- _What you will do_
Reproduce the part of the post about the analog TV cut-off that starts with "Nope – this" and goes on through "blame the gooberment.", copying it word for word.

- _Exercise passage_
Hang 'em High!
Nope – this isn't another story about the Feb 17th analog cut-off designed to incite people living under a rock for the last few years into vigilante justice. Heck, I'm just as guilty of inaction as anyone else, because I still have no plans for that 13" glow box sitting on my kitchen counter (besides the set of ear plugs I keep in the night stand to block out Gina's screams when she goes down to make coffee and turns on the TV on that infamous day.) I was supposed to handle it. But like everyone else, I plan on taking no personal responsibility and will simply blame the gooberment.
"It's not my fault, I got in line and put in my order, but all I got was a glare and a 'No Coup For You! Come Back One Year' growl from the coupon Nazi!"

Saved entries
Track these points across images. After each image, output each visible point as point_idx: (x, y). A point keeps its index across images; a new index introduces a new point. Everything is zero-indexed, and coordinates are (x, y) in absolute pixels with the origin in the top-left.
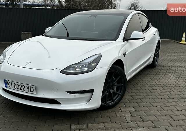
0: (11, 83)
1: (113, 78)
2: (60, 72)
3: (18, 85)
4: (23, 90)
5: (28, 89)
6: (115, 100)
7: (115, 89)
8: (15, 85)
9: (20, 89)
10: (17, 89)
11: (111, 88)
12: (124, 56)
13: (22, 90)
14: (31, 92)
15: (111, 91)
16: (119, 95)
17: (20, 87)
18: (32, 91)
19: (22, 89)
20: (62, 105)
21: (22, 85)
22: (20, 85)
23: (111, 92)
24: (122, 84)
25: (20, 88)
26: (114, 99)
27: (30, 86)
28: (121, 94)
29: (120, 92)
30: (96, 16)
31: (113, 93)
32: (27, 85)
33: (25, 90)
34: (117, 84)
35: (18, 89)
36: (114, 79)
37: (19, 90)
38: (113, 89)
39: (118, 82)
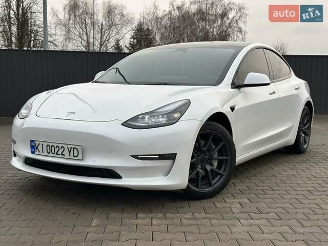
0: (42, 145)
1: (212, 145)
2: (122, 124)
3: (53, 147)
4: (62, 154)
5: (70, 152)
6: (214, 184)
7: (215, 164)
8: (48, 147)
9: (57, 154)
10: (51, 154)
11: (207, 163)
12: (232, 111)
13: (59, 154)
14: (74, 156)
15: (208, 168)
16: (222, 175)
17: (56, 150)
18: (76, 155)
19: (60, 152)
20: (123, 179)
21: (60, 146)
22: (57, 146)
23: (207, 170)
24: (227, 156)
25: (56, 152)
26: (213, 182)
27: (73, 147)
28: (225, 174)
29: (224, 171)
30: (186, 50)
31: (212, 171)
32: (68, 146)
33: (64, 155)
34: (218, 155)
35: (53, 154)
36: (214, 147)
37: (55, 155)
38: (211, 164)
39: (220, 153)
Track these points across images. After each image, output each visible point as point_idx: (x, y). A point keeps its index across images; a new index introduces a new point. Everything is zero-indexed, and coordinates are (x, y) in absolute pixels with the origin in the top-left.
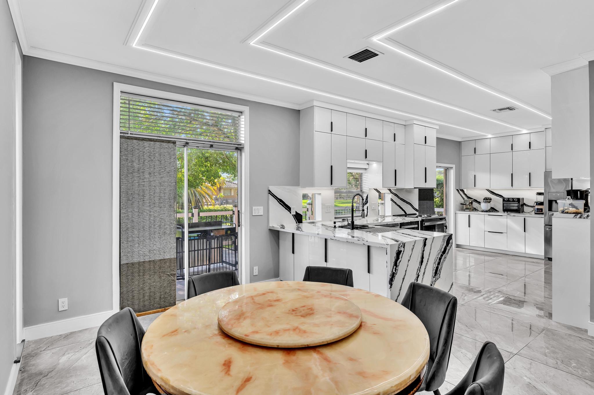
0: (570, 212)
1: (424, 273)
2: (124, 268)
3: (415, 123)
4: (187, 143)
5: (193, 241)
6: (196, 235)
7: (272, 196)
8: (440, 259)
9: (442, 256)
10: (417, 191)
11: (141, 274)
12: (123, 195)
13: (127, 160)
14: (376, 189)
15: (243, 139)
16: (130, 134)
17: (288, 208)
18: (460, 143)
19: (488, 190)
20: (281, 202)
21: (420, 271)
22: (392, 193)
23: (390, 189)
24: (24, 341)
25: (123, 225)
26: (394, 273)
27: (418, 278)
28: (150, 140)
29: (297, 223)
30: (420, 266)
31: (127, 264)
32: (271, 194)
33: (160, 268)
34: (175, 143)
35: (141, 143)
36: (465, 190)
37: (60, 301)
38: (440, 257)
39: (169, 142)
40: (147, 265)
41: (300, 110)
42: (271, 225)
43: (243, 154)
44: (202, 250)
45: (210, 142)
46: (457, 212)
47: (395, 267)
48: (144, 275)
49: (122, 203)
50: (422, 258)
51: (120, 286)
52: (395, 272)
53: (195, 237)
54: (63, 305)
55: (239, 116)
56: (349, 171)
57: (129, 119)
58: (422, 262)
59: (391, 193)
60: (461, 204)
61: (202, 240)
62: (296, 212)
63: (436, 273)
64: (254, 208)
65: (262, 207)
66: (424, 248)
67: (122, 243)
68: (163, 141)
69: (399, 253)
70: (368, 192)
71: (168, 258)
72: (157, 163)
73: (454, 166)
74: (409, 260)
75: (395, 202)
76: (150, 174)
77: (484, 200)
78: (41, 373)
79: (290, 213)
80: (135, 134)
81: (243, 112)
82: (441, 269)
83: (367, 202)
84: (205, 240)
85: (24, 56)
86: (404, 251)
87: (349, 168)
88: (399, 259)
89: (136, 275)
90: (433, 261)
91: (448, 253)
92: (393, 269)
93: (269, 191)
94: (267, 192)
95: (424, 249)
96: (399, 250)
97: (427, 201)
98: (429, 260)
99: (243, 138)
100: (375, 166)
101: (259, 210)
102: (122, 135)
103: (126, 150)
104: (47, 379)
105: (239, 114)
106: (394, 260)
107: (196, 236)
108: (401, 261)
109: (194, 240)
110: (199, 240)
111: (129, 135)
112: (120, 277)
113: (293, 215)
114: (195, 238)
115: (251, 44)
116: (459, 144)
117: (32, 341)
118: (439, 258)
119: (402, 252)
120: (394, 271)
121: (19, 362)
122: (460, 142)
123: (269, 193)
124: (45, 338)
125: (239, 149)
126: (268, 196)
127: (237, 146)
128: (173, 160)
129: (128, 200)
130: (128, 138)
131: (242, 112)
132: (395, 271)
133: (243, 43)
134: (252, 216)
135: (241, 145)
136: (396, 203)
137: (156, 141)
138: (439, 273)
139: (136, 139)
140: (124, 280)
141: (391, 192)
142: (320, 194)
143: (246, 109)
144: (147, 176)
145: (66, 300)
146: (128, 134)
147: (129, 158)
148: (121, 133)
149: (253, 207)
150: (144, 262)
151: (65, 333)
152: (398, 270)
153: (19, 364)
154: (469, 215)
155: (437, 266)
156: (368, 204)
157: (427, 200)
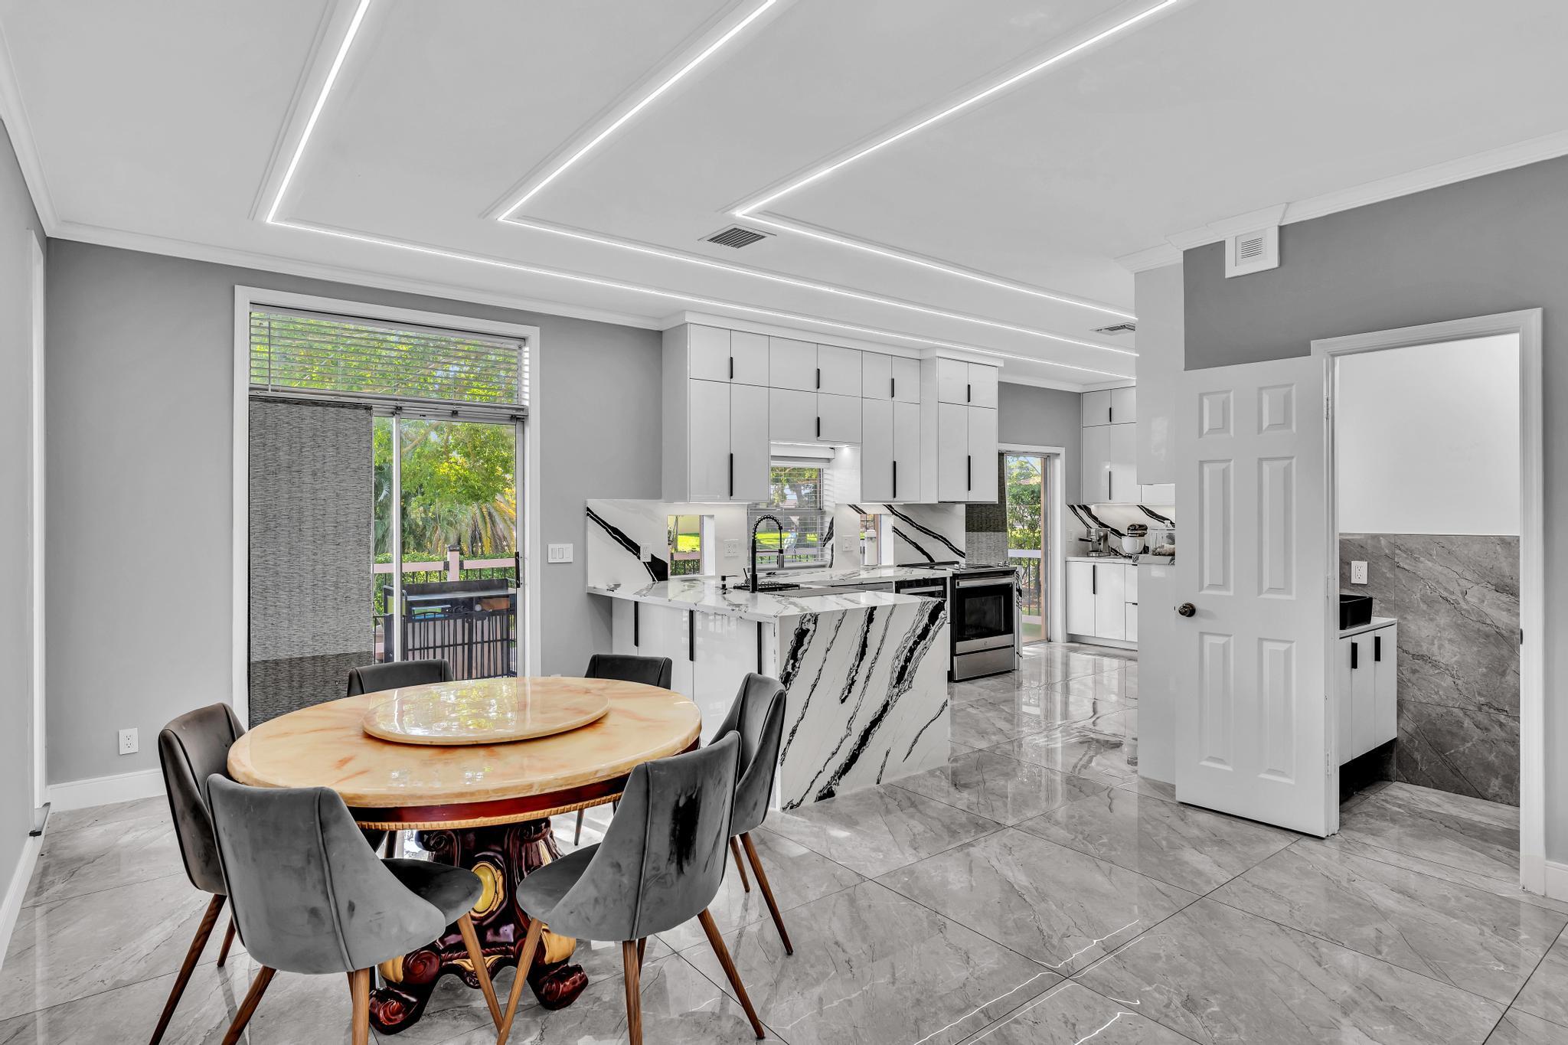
0: (1163, 553)
1: (868, 677)
2: (259, 671)
3: (937, 355)
4: (399, 408)
5: (431, 624)
6: (438, 609)
7: (595, 520)
8: (912, 651)
9: (916, 643)
10: (961, 510)
11: (295, 684)
12: (256, 517)
13: (265, 445)
14: (855, 506)
15: (527, 396)
16: (272, 390)
17: (634, 548)
18: (1078, 396)
19: (1142, 507)
20: (616, 533)
21: (857, 672)
22: (896, 515)
23: (890, 506)
24: (47, 804)
25: (254, 581)
26: (789, 674)
27: (851, 687)
28: (315, 403)
29: (654, 580)
30: (857, 663)
31: (266, 662)
32: (591, 517)
33: (337, 672)
34: (371, 408)
35: (295, 409)
36: (1093, 508)
37: (123, 733)
38: (911, 647)
39: (356, 406)
40: (308, 667)
41: (661, 332)
42: (591, 584)
43: (527, 430)
44: (452, 646)
45: (452, 404)
46: (1070, 559)
47: (792, 662)
48: (301, 687)
49: (254, 536)
50: (864, 645)
51: (249, 708)
52: (791, 671)
53: (435, 613)
54: (129, 742)
55: (520, 348)
56: (775, 463)
57: (269, 361)
58: (862, 654)
59: (893, 513)
60: (1081, 540)
61: (452, 622)
62: (653, 556)
63: (900, 678)
64: (551, 546)
65: (572, 545)
66: (868, 626)
67: (254, 618)
68: (343, 405)
69: (801, 635)
70: (833, 511)
71: (354, 651)
72: (331, 451)
73: (1062, 451)
74: (828, 650)
75: (902, 534)
76: (314, 474)
77: (1129, 529)
78: (81, 859)
79: (639, 558)
80: (283, 391)
81: (527, 338)
82: (914, 670)
83: (832, 534)
84: (459, 622)
85: (49, 239)
86: (815, 631)
87: (775, 458)
88: (802, 645)
89: (284, 685)
90: (893, 654)
91: (933, 639)
92: (787, 665)
93: (588, 509)
94: (583, 512)
95: (868, 628)
96: (801, 629)
97: (988, 533)
98: (882, 652)
99: (529, 396)
100: (846, 452)
101: (564, 552)
102: (254, 393)
103: (263, 424)
104: (93, 866)
105: (518, 342)
106: (789, 648)
107: (440, 611)
108: (806, 651)
109: (434, 620)
110: (446, 621)
111: (270, 393)
112: (249, 690)
113: (644, 563)
114: (437, 616)
115: (500, 219)
116: (1076, 399)
117: (64, 813)
118: (908, 648)
119: (811, 633)
120: (789, 669)
121: (39, 833)
122: (1080, 394)
123: (588, 515)
124: (91, 808)
125: (518, 418)
126: (586, 522)
127: (514, 412)
128: (364, 446)
129: (267, 529)
130: (267, 400)
131: (524, 339)
132: (793, 669)
133: (484, 218)
134: (547, 565)
135: (523, 409)
136: (905, 536)
137: (327, 406)
138: (910, 679)
139: (284, 401)
140: (258, 694)
141: (891, 511)
142: (712, 517)
143: (533, 332)
144: (308, 479)
145: (133, 732)
146: (267, 390)
147: (269, 442)
148: (251, 389)
149: (549, 545)
150: (301, 659)
151: (132, 799)
152: (799, 668)
153: (40, 839)
154: (1094, 566)
155: (902, 663)
156: (834, 538)
157: (988, 529)
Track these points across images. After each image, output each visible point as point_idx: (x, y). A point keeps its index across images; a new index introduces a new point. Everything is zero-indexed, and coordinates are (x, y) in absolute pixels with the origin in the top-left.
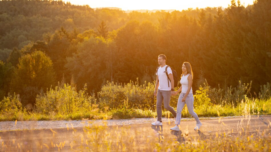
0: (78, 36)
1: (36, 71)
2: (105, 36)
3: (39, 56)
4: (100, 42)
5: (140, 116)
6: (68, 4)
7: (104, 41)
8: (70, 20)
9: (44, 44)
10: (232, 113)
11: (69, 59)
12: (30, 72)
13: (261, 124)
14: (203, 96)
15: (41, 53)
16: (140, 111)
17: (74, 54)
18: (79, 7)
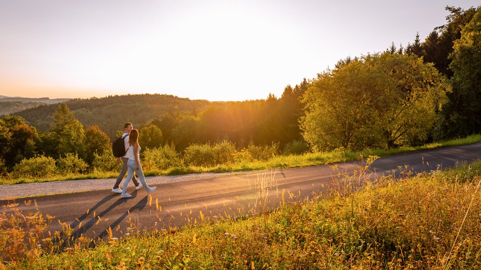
0: (180, 116)
1: (151, 137)
2: (196, 116)
3: (153, 128)
4: (192, 119)
5: (192, 172)
6: (176, 97)
7: (195, 119)
8: (176, 107)
9: (159, 121)
10: (263, 167)
11: (173, 130)
12: (147, 138)
13: (281, 178)
14: (246, 154)
15: (154, 126)
16: (194, 168)
17: (176, 126)
18: (182, 99)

- _Exercise solution_
Nope – this isn't another story about the Feb 17th analog cut-off designed to incite people living under a rock for the last few years into vigilante justice. Heck, I'm just as guilty of inaction as anyone else, because I still have no plans for that 13" glow box sitting on my kitchen counter (besides the set of ear plugs I keep in the night stand to block out Gina's screams when she goes down to make coffee and turns on the TV on that infamous day.) I was supposed to handle it. But like everyone else, I plan on taking no personal responsibility and will simply blame the gooberment.